I assume that $X\in M_{p,p}$, $diag(V)=[v_{1,1},\cdots,v_{p,p}]^T$ and $y$ is a vector.

Consider $g:(u,\Sigma)\in \mathbb{R}^P\times \mathbb{R}^{p^2}\rightarrow (\frac{\partial f}{\partial u}(u,\Sigma),\frac{\partial f}{\partial \Sigma}(u,\Sigma))\in \mathbb{R}^P\times \mathbb{R}^{p^2}$. To do that, we stack the matrix $\Sigma$ row by row. For example, when $p=2$, one has $(u,\Sigma)=(u_1,u_2,\Sigma_{11},\Sigma_{12},\Sigma_{21},\Sigma_{2,2})\in\mathbb{R}^6$ and $(\frac{\partial f}{\partial u},\frac{\partial f}{\partial \Sigma})=(\frac{\partial f}{\partial u_1},\frac{\partial f}{\partial u_2},\frac{\partial f}{\partial \Sigma_{1,1}},\frac{\partial f}{\partial \Sigma_{1,2}},\frac{\partial f}{\partial \Sigma_{2,1}},\frac{\partial f}{\partial \Sigma_{2,2}})\in\mathbb{R}^6$.

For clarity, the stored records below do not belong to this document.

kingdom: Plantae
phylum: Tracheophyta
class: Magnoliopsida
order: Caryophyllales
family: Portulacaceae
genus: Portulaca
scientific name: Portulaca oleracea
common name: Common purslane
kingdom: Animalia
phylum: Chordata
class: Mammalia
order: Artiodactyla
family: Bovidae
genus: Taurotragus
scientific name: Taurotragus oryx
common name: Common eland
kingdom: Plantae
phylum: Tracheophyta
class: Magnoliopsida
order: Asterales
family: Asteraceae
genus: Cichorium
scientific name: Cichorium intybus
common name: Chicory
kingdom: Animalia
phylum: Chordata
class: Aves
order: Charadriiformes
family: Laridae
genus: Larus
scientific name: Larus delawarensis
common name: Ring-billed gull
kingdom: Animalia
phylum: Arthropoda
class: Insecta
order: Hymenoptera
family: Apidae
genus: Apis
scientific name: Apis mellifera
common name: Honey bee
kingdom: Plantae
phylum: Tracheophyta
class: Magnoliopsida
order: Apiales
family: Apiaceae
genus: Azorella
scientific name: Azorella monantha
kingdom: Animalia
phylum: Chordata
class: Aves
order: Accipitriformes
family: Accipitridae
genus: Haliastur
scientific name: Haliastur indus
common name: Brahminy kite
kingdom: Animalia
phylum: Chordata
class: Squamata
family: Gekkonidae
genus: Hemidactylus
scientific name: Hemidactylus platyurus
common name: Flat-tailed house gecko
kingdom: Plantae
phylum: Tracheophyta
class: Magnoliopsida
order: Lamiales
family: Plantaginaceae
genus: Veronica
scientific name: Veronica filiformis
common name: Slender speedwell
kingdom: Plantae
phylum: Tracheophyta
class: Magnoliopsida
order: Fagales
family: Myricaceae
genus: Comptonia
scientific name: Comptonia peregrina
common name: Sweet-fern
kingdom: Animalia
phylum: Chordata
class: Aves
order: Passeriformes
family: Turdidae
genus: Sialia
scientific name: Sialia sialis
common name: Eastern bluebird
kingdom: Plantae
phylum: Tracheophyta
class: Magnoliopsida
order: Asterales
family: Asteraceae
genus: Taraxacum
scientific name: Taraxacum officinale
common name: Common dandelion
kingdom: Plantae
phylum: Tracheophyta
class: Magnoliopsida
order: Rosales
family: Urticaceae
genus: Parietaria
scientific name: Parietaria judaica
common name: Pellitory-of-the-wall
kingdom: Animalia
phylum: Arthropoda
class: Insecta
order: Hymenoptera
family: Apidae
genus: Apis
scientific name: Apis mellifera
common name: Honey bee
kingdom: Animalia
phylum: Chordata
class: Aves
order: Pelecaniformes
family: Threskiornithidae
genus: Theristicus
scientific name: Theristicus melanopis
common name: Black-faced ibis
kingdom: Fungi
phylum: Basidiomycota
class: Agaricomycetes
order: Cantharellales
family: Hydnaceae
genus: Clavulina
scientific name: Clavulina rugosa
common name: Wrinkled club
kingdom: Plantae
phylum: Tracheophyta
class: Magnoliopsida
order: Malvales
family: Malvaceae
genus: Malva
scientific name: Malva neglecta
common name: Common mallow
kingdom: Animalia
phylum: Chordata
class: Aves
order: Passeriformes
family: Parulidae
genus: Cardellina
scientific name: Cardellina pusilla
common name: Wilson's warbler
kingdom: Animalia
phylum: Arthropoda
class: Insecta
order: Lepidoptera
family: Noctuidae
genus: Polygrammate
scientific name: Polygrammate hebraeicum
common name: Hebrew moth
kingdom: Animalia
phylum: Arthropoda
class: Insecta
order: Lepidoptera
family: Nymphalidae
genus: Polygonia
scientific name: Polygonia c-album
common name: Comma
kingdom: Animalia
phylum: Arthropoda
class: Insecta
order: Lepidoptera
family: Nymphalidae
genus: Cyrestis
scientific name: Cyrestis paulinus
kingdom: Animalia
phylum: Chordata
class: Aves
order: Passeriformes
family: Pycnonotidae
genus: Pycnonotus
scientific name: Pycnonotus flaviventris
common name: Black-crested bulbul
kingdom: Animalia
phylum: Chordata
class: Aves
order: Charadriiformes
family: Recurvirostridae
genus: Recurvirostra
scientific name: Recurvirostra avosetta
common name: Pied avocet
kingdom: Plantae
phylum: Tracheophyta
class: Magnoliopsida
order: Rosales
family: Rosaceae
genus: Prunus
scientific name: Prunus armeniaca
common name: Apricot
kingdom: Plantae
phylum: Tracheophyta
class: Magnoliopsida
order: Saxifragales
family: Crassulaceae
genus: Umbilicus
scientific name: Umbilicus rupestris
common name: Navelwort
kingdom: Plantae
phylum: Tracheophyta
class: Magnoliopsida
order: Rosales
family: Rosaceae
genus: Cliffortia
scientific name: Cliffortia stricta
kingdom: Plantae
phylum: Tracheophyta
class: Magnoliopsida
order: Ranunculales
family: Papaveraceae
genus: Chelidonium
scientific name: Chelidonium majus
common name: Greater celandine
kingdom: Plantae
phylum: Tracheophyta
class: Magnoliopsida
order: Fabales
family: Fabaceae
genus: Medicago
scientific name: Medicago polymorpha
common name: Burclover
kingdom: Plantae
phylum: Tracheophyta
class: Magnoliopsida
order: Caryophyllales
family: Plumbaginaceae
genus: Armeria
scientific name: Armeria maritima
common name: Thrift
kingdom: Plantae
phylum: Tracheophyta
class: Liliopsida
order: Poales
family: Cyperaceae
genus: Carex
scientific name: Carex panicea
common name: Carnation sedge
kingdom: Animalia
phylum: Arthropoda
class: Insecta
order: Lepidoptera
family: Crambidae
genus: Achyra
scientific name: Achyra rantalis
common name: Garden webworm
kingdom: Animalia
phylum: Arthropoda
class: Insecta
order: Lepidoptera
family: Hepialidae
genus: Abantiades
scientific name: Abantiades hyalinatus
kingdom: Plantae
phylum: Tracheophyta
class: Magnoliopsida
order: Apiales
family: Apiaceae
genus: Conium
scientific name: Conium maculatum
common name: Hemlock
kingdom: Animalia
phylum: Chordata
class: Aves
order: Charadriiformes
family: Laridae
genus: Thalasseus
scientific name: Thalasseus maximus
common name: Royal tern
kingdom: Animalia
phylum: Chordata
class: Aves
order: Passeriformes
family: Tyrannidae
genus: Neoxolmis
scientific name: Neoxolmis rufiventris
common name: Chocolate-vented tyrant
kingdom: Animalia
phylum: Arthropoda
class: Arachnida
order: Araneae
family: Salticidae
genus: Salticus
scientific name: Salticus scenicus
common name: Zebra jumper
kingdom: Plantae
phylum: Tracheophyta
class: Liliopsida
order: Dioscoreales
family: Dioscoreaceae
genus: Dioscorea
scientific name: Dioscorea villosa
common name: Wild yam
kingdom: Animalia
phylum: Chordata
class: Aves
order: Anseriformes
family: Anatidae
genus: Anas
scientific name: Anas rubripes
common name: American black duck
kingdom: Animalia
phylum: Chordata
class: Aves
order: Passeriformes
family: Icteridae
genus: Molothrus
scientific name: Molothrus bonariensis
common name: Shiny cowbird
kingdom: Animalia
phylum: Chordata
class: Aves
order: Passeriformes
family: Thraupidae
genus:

We want to solve the system of $p+p^2$ equations with $p+p^2$ unknowns $g=0$; clearly, we can use the Newton-Raphson's method:

$(u_{n+1},\Sigma_{n+1})=(u_n,\Sigma_n)-(Dg(u_n,\Sigma_n))^{-1}(g(u_n,\Sigma_n))$.